WHAT YOU SHOULD DO
Retype the rows below word for word, from the first line up to and including the line containing "name author: Blume".

--- Start DATA EXTRACT ---

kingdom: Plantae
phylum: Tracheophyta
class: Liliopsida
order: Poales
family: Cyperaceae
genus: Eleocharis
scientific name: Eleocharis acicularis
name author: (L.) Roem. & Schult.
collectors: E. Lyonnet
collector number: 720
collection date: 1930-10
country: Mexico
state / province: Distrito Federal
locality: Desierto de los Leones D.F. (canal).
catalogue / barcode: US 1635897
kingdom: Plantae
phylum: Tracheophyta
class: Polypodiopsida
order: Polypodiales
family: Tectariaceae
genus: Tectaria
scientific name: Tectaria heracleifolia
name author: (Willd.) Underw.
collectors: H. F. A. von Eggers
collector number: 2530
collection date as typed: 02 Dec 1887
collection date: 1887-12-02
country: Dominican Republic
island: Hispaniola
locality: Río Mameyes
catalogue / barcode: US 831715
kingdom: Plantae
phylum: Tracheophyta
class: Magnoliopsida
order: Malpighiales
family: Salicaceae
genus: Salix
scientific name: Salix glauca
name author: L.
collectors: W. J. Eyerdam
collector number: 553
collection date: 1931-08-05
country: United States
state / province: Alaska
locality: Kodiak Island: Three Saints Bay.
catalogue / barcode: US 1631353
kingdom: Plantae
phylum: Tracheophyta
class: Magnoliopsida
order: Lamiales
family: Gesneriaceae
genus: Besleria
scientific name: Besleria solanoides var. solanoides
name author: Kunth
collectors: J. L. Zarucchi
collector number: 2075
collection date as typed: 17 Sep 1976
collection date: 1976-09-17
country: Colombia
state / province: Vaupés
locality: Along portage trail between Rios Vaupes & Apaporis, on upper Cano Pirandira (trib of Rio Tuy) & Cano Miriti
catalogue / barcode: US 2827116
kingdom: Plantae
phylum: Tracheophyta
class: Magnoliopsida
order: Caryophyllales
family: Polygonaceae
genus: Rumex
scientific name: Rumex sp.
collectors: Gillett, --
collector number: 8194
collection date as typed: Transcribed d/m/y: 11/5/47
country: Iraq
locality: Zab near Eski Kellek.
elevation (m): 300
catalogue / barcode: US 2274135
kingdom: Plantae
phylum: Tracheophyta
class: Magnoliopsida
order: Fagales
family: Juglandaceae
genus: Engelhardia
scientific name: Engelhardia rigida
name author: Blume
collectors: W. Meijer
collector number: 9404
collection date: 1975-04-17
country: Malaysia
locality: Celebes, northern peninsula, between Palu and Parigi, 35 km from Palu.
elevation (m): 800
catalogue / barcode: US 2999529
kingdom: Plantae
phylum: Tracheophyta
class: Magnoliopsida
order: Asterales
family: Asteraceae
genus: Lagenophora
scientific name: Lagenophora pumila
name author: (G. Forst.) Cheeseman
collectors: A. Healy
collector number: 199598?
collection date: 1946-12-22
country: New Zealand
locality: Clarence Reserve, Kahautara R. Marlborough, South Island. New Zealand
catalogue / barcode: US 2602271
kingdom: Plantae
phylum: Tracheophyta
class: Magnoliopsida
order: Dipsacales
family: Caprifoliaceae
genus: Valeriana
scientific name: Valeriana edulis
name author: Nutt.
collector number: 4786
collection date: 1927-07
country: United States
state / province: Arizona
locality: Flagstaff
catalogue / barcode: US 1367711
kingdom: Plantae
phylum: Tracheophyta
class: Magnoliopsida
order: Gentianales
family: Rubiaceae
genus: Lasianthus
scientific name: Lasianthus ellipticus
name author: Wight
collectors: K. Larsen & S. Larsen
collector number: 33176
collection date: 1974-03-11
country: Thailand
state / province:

--- End DATA EXTRACT ---

PROBLEM SOLUTION
kingdom: Plantae
phylum: Tracheophyta
class: Liliopsida
order: Poales
family: Cyperaceae
genus: Eleocharis
scientific name: Eleocharis acicularis
name author: (L.) Roem. & Schult.
collectors: E. Lyonnet
collector number: 720
collection date: 1930-10
country: Mexico
state / province: Distrito Federal
locality: Desierto de los Leones D.F. (canal).
catalogue / barcode: US 1635897
kingdom: Plantae
phylum: Tracheophyta
class: Polypodiopsida
order: Polypodiales
family: Tectariaceae
genus: Tectaria
scientific name: Tectaria heracleifolia
name author: (Willd.) Underw.
collectors: H. F. A. von Eggers
collector number: 2530
collection date as typed: 02 Dec 1887
collection date: 1887-12-02
country: Dominican Republic
island: Hispaniola
locality: Río Mameyes
catalogue / barcode: US 831715
kingdom: Plantae
phylum: Tracheophyta
class: Magnoliopsida
order: Malpighiales
family: Salicaceae
genus: Salix
scientific name: Salix glauca
name author: L.
collectors: W. J. Eyerdam
collector number: 553
collection date: 1931-08-05
country: United States
state / province: Alaska
locality: Kodiak Island: Three Saints Bay.
catalogue / barcode: US 1631353
kingdom: Plantae
phylum: Tracheophyta
class: Magnoliopsida
order: Lamiales
family: Gesneriaceae
genus: Besleria
scientific name: Besleria solanoides var. solanoides
name author: Kunth
collectors: J. L. Zarucchi
collector number: 2075
collection date as typed: 17 Sep 1976
collection date: 1976-09-17
country: Colombia
state / province: Vaupés
locality: Along portage trail between Rios Vaupes & Apaporis, on upper Cano Pirandira (trib of Rio Tuy) & Cano Miriti
catalogue / barcode: US 2827116
kingdom: Plantae
phylum: Tracheophyta
class: Magnoliopsida
order: Caryophyllales
family: Polygonaceae
genus: Rumex
scientific name: Rumex sp.
collectors: Gillett, --
collector number: 8194
collection date as typed: Transcribed d/m/y: 11/5/47
country: Iraq
locality: Zab near Eski Kellek.
elevation (m): 300
catalogue / barcode: US 2274135
kingdom: Plantae
phylum: Tracheophyta
class: Magnoliopsida
order: Fagales
family: Juglandaceae
genus: Engelhardia
scientific name: Engelhardia rigida
name author: Blume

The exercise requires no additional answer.